• **Problem to work on**:
Print the listing below exactly, minus its pictures.

• **Material provided**:
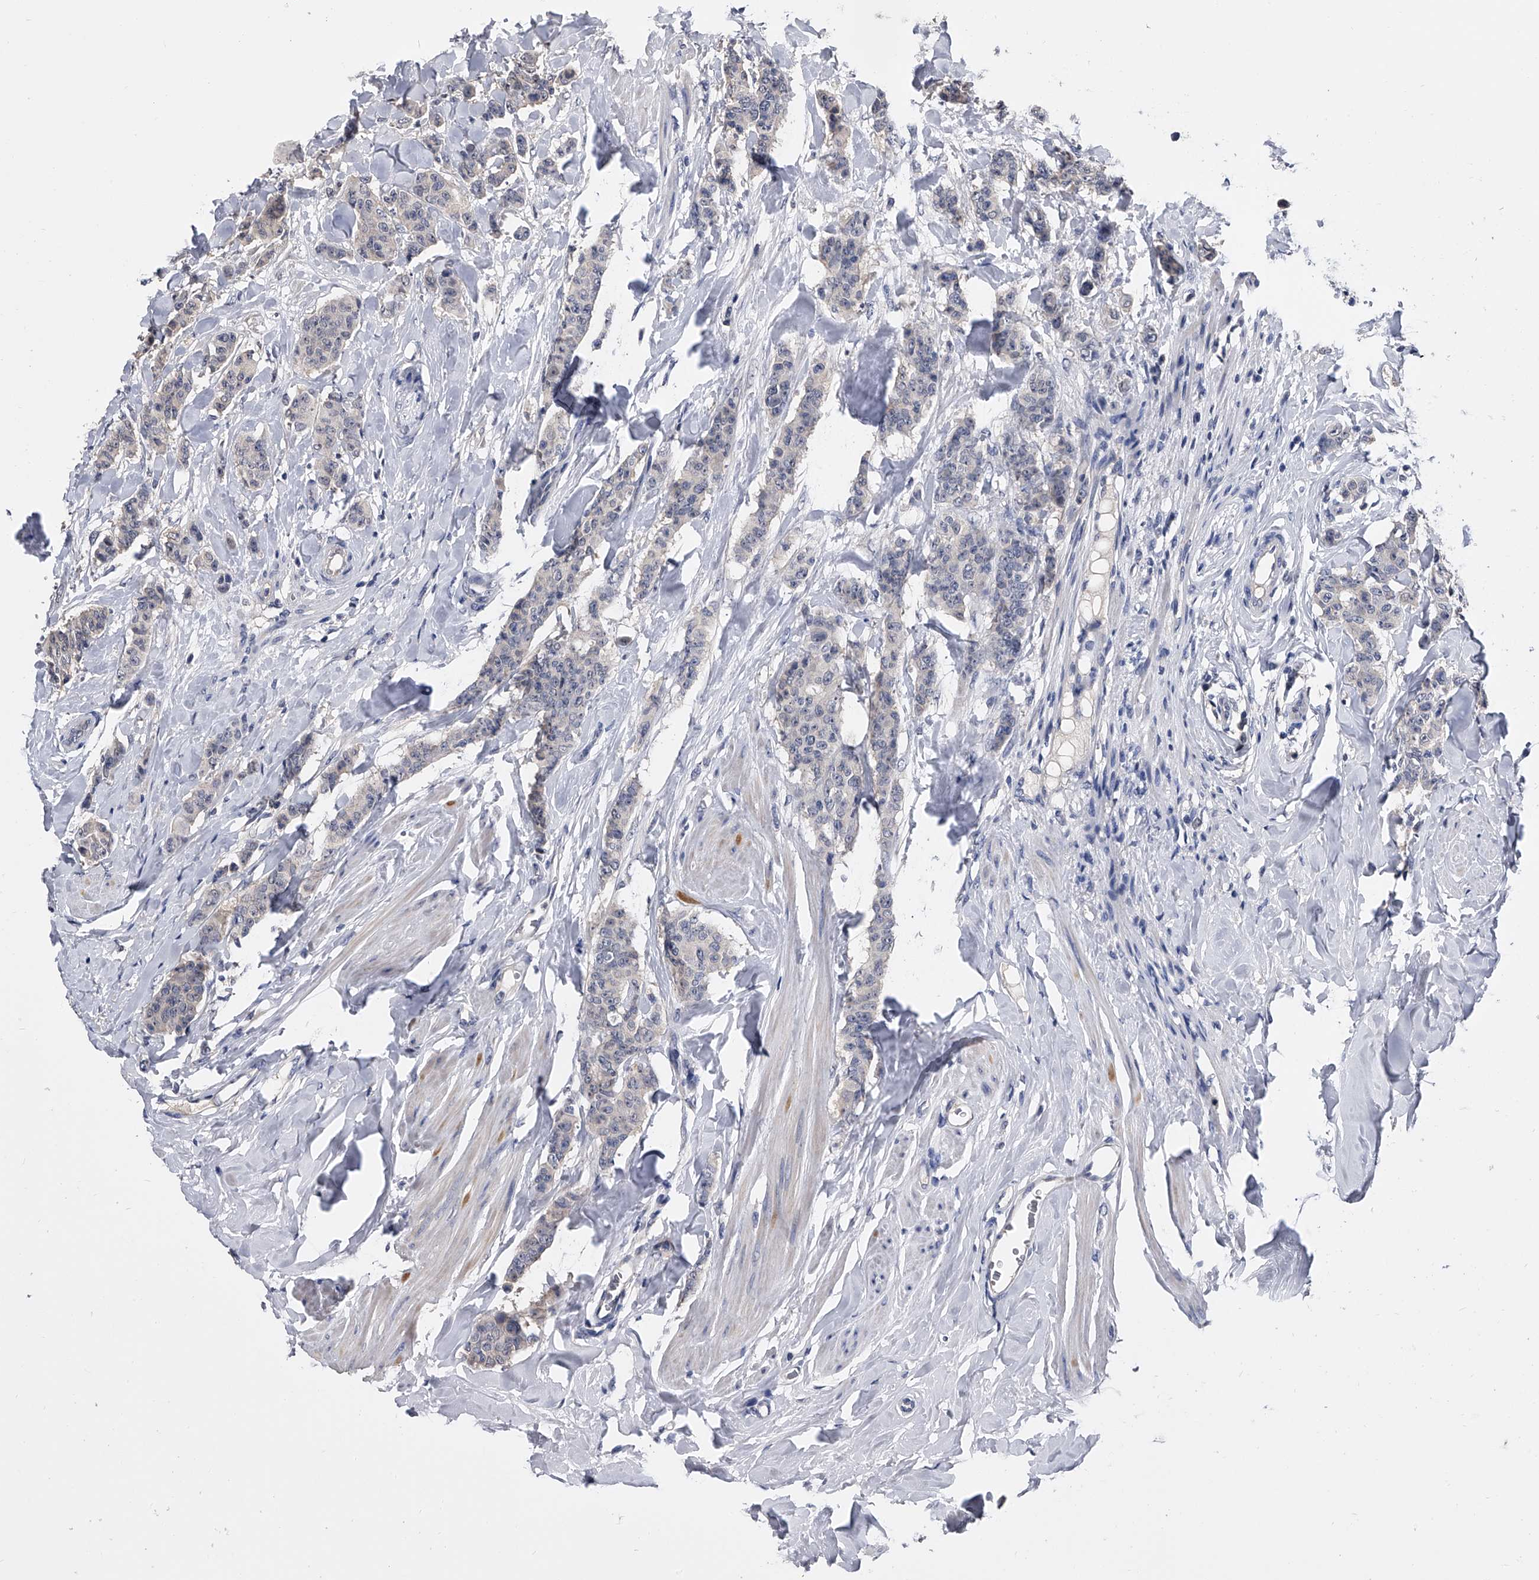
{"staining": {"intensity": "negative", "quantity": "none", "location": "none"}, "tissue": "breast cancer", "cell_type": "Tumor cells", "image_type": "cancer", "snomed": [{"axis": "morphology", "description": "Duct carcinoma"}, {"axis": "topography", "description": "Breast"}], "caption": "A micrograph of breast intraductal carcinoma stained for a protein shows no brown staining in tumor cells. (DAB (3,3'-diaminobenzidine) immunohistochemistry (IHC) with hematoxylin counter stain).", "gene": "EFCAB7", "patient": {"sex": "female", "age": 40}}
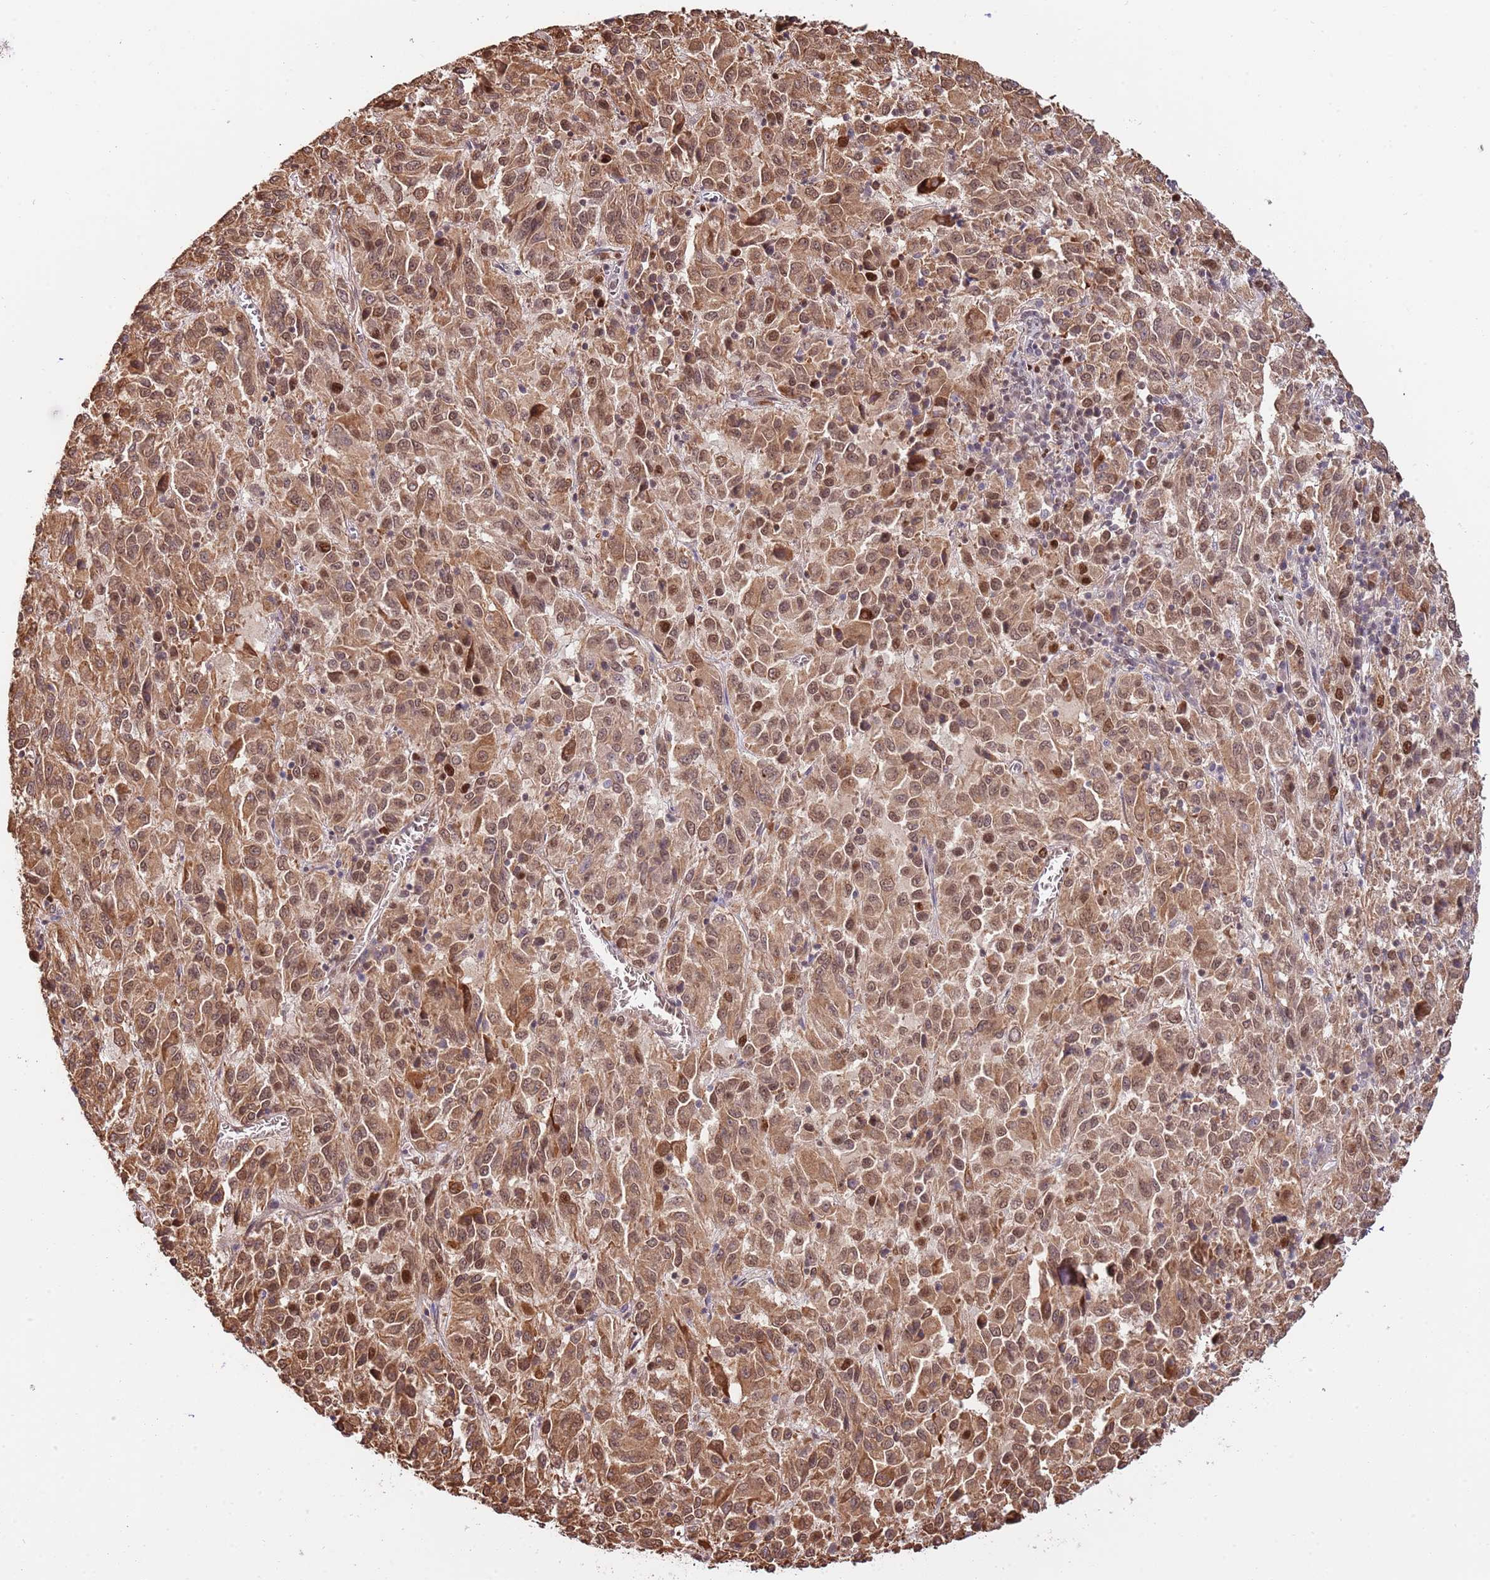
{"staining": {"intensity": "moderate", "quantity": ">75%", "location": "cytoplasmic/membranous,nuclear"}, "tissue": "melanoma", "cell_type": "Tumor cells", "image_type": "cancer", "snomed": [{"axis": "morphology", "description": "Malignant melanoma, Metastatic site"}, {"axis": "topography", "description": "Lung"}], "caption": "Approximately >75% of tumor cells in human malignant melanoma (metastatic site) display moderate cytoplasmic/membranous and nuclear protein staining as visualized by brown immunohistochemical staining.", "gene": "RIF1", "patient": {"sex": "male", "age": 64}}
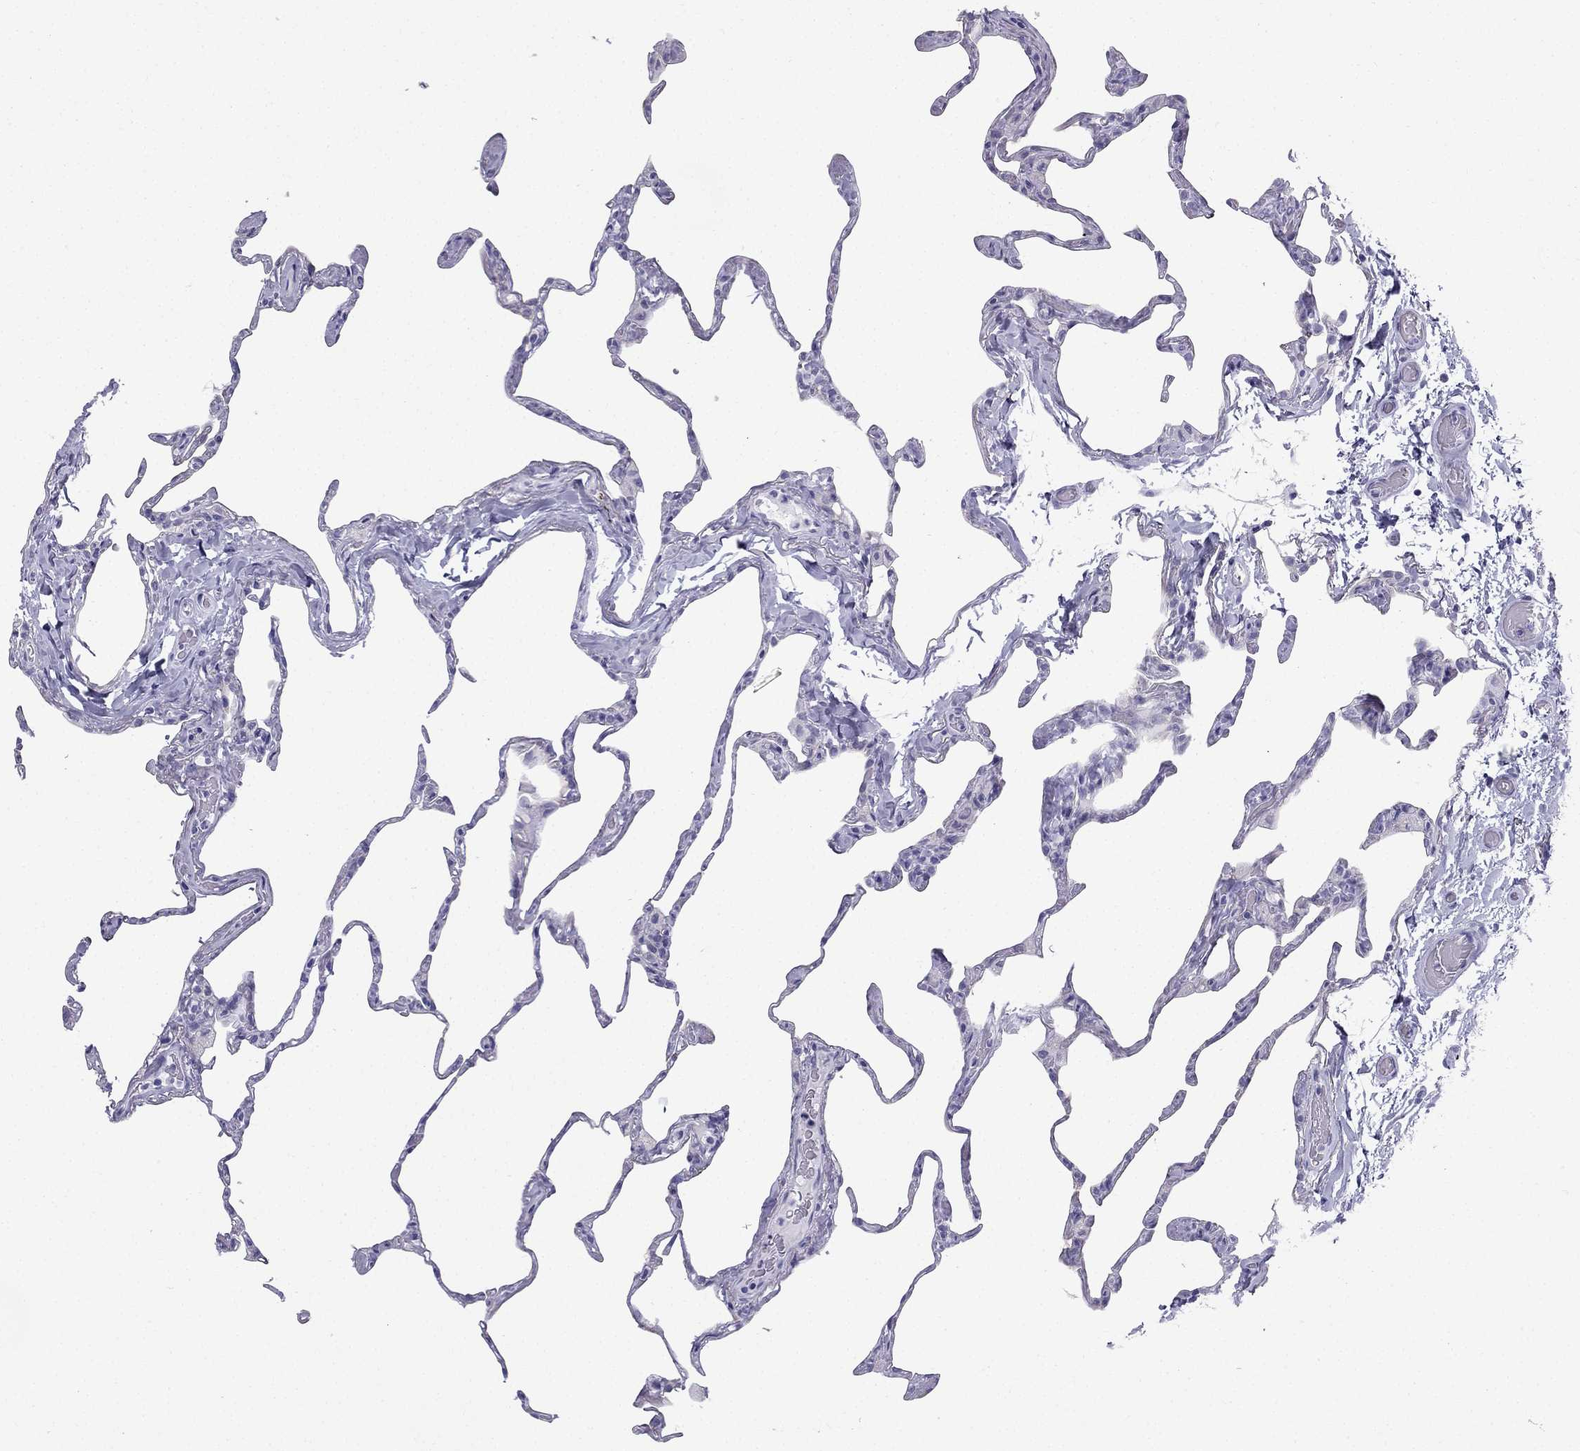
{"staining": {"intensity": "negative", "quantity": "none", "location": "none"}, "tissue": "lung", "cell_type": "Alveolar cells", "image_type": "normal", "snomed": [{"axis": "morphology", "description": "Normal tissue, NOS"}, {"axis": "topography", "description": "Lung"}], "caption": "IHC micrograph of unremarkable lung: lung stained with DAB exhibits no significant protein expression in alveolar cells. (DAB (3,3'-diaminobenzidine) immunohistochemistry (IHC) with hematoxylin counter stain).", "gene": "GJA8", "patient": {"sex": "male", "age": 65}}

• **Answer**:
{"staining": {"intensity": "negative", "quantity": "none", "location": "none"}, "tissue": "breast cancer", "cell_type": "Tumor cells", "image_type": "cancer", "snomed": [{"axis": "morphology", "description": "Duct carcinoma"}, {"axis": "topography", "description": "Breast"}], "caption": "A micrograph of breast intraductal carcinoma stained for a protein shows no brown staining in tumor cells. (DAB (3,3'-diaminobenzidine) immunohistochemistry (IHC) with hematoxylin counter stain).", "gene": "EFCAB7", "patient": {"sex": "female", "age": 40}}
{"staining": {"intensity": "moderate", "quantity": ">75%", "location": "cytoplasmic/membranous,nuclear"}, "tissue": "melanoma", "cell_type": "Tumor cells", "image_type": "cancer", "snomed": [{"axis": "morphology", "description": "Malignant melanoma, Metastatic site"}, {"axis": "topography", "description": "Lung"}], "caption": "Approximately >75% of tumor cells in human malignant melanoma (metastatic site) display moderate cytoplasmic/membranous and nuclear protein staining as visualized by brown immunohistochemical staining.", "gene": "RIF1", "patient": {"sex": "male", "age": 64}}
{"staining": {"intensity": "negative", "quantity": "none", "location": "none"}, "tissue": "lung", "cell_type": "Alveolar cells", "image_type": "normal", "snomed": [{"axis": "morphology", "description": "Normal tissue, NOS"}, {"axis": "topography", "description": "Lung"}], "caption": "IHC micrograph of unremarkable lung: lung stained with DAB exhibits no significant protein expression in alveolar cells. (DAB (3,3'-diaminobenzidine) immunohistochemistry (IHC) with hematoxylin counter stain).", "gene": "GJA8", "patient": {"sex": "male", "age": 65}}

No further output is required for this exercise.